This was a research project with Lucy Suchman and Endre Dányi at Centre for Science Studies, Lancaster University. It reconceptualised innovation through a comparison of three different sites of social, technological and political invention: an internationally recognised centre of technology in Silicon Valley, USA; small-scale high-tech industry on the remote Orkney Islands, Scotland; and the centre of democratic politics in Hungary.
We asked, what counts as ‘innovation’ and how does the ‘new’ come to be, in an era when ‘innovation’ is assumed to be an unquestioned good?
Few words appear more frequently in contemporary public discourse than the term ‘innovation’. Yet most discussions are surprisingly repetitive in their assumptions. Popular representations tend to treat innovation as the result of universally relevant acts of individual genius, while paying little attention to particular places and culturally specific practices of transformative change.
The project hopes to contribute to critical studies of innovation, through comparative analysis of three very different sites of future-making,
–Xerox Palo Alto Research Center (PARC), an internationally recognised centre of technology research and development in Silicon Valley, United States;
–Small scale high-tech industry on the remote archipelago of Orkney, Scotland, a location with European significance for innovation in renewable energy and sustainable technologies.

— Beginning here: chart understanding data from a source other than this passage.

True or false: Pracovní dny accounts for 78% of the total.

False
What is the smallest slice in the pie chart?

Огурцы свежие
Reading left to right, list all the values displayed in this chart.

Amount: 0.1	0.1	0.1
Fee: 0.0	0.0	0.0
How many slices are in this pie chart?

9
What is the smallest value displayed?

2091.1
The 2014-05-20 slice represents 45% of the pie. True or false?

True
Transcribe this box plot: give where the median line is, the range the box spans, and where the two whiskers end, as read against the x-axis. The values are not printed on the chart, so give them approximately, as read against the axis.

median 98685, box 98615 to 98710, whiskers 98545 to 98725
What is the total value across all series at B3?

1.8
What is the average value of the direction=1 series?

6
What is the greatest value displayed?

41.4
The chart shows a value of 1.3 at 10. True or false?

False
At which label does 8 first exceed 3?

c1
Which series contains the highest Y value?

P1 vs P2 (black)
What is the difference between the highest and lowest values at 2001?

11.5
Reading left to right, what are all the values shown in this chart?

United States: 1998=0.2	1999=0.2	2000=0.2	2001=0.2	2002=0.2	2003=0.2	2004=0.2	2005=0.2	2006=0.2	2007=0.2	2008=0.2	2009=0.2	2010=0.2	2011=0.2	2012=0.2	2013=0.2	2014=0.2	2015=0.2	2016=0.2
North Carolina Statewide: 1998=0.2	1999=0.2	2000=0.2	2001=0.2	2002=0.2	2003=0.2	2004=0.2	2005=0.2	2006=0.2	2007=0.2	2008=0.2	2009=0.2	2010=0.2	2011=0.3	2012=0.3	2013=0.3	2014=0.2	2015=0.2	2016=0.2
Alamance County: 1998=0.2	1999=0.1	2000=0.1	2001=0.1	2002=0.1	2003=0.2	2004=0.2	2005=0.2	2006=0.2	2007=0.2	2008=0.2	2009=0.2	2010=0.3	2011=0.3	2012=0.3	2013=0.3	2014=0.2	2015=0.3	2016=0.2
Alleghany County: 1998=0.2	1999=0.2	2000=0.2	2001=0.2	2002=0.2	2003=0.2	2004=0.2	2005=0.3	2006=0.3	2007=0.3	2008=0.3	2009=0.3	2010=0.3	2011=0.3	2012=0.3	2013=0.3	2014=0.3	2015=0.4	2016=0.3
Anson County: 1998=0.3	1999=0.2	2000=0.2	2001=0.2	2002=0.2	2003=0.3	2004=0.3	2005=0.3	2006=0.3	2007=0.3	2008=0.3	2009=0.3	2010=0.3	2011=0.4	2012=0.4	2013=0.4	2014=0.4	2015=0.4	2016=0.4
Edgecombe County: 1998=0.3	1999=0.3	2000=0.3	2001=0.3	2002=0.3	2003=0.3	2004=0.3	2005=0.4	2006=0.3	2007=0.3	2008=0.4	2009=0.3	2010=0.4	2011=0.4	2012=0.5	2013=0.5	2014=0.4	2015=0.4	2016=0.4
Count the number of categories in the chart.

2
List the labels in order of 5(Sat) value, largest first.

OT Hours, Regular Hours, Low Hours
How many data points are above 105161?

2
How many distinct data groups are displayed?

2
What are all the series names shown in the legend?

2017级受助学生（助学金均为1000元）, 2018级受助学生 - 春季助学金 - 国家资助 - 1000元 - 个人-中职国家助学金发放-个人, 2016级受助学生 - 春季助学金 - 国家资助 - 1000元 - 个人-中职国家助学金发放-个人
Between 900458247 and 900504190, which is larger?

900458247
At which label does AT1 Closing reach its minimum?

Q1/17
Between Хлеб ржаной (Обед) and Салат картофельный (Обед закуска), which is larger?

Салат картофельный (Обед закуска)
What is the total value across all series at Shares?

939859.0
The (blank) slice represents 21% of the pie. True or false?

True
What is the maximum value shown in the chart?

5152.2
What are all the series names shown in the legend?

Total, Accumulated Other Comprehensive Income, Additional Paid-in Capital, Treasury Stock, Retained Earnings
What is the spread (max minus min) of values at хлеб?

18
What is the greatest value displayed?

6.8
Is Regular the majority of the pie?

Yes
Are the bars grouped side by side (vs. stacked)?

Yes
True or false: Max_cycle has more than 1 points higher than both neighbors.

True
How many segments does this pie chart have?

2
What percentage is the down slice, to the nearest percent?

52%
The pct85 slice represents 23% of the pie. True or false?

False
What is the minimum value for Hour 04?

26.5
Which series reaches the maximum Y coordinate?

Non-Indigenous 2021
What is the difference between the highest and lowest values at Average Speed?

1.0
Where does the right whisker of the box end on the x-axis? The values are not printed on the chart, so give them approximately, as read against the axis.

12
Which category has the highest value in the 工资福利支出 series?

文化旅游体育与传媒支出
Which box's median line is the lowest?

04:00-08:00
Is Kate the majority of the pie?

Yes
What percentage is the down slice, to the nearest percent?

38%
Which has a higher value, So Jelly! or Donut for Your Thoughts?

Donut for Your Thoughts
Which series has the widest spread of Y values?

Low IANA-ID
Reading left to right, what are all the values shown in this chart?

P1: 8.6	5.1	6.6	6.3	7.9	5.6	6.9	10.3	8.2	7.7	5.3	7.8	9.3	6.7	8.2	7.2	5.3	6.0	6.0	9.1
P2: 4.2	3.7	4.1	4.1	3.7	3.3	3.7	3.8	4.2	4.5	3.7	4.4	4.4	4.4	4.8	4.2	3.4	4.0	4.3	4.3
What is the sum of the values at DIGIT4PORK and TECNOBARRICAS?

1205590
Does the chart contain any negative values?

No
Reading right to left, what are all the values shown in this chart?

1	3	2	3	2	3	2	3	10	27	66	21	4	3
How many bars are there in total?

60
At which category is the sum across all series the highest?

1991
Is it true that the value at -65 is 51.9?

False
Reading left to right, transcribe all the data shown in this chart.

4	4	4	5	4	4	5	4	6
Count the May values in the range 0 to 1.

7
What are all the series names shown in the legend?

–The Hungarian Parliament, an iconic building in the centre of Budapest that is both older and younger than liberal democracy in Central and Eastern Europe.
Our aim was to explore resemblances and differences between forms of innovation that have traditionally not been considered in juxtaposition: the design of new technologies and the creation of new political orderings. A further intersection is afforded by the role of information and communications technologies as both the objects of, and the resources for, action in these sites.